[Listings of boxed layout items]

----

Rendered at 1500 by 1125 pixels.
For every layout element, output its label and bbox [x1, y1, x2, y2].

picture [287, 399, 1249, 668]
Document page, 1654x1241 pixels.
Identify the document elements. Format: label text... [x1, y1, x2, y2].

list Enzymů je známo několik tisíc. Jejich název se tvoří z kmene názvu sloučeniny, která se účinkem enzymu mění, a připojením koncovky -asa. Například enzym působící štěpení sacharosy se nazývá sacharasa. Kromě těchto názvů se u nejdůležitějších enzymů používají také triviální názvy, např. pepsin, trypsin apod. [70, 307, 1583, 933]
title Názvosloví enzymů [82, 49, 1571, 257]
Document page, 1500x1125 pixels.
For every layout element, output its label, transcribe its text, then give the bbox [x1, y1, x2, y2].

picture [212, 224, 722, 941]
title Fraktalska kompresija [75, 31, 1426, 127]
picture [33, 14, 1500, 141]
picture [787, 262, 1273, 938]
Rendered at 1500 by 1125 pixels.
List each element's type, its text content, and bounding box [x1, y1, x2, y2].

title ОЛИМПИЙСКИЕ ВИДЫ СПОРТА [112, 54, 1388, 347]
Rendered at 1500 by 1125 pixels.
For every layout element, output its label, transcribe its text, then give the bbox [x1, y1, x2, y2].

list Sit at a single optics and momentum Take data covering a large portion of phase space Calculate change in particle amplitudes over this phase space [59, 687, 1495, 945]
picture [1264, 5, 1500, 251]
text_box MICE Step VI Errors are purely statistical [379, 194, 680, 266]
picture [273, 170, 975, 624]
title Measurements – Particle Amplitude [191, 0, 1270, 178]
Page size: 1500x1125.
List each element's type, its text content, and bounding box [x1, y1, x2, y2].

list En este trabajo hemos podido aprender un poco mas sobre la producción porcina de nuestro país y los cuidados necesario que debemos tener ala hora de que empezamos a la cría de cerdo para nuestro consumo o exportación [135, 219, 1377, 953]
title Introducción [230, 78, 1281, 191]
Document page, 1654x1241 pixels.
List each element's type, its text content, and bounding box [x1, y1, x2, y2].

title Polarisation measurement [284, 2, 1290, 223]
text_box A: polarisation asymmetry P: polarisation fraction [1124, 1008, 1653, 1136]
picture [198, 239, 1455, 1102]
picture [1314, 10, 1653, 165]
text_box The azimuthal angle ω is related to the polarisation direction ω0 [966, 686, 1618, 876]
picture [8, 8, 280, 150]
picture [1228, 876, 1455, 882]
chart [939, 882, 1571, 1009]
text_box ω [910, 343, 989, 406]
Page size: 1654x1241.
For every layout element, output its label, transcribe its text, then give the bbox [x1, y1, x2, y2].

----

DIRECTION:
Set down every line of the rows above again, with no changes.

WRITTEN REPLY:
Rendered at 1500 by 1125 pixels.
For every layout element, output its label and bbox [x1, y1, x2, y2].

picture [287, 399, 1249, 668]
Document page, 1654x1241 pixels.
Identify the document elements. Format: label text... [x1, y1, x2, y2].

list Enzymů je známo několik tisíc. Jejich název se tvoří z kmene názvu sloučeniny, která se účinkem enzymu mění, a připojením koncovky -asa. Například enzym působící štěpení sacharosy se nazývá sacharasa. Kromě těchto názvů se u nejdůležitějších enzymů používají také triviální názvy, např. pepsin, trypsin apod. [70, 307, 1583, 933]
title Názvosloví enzymů [82, 49, 1571, 257]
Document page, 1500x1125 pixels.
For every layout element, output its label, transcribe its text, then give the bbox [x1, y1, x2, y2].

picture [212, 224, 722, 941]
title Fraktalska kompresija [75, 31, 1426, 127]
picture [33, 14, 1500, 141]
picture [787, 262, 1273, 938]
Rendered at 1500 by 1125 pixels.
List each element's type, its text content, and bounding box [x1, y1, x2, y2].

title ОЛИМПИЙСКИЕ ВИДЫ СПОРТА [112, 54, 1388, 347]
Rendered at 1500 by 1125 pixels.
For every layout element, output its label, transcribe its text, then give the bbox [x1, y1, x2, y2].

list Sit at a single optics and momentum Take data covering a large portion of phase space Calculate change in particle amplitudes over this phase space [59, 687, 1495, 945]
picture [1264, 5, 1500, 251]
text_box MICE Step VI Errors are purely statistical [379, 194, 680, 266]
picture [273, 170, 975, 624]
title Measurements – Particle Amplitude [191, 0, 1270, 178]
Page size: 1500x1125.
List each element's type, its text content, and bounding box [x1, y1, x2, y2].

list En este trabajo hemos podido aprender un poco mas sobre la producción porcina de nuestro país y los cuidados necesario que debemos tener ala hora de que empezamos a la cría de cerdo para nuestro consumo o exportación [135, 219, 1377, 953]
title Introducción [230, 78, 1281, 191]
Document page, 1654x1241 pixels.
List each element's type, its text content, and bounding box [x1, y1, x2, y2].

title Polarisation measurement [284, 2, 1290, 223]
text_box A: polarisation asymmetry P: polarisation fraction [1124, 1008, 1653, 1136]
picture [198, 239, 1455, 1102]
picture [1314, 10, 1653, 165]
text_box The azimuthal angle ω is related to the polarisation direction ω0 [966, 686, 1618, 876]
picture [8, 8, 280, 150]
picture [1228, 876, 1455, 882]
chart [939, 882, 1571, 1009]
text_box ω [910, 343, 989, 406]
Page size: 1654x1241.
For every layout element, output its label, transcribe its text, then give the bbox [x1, y1, x2, y2].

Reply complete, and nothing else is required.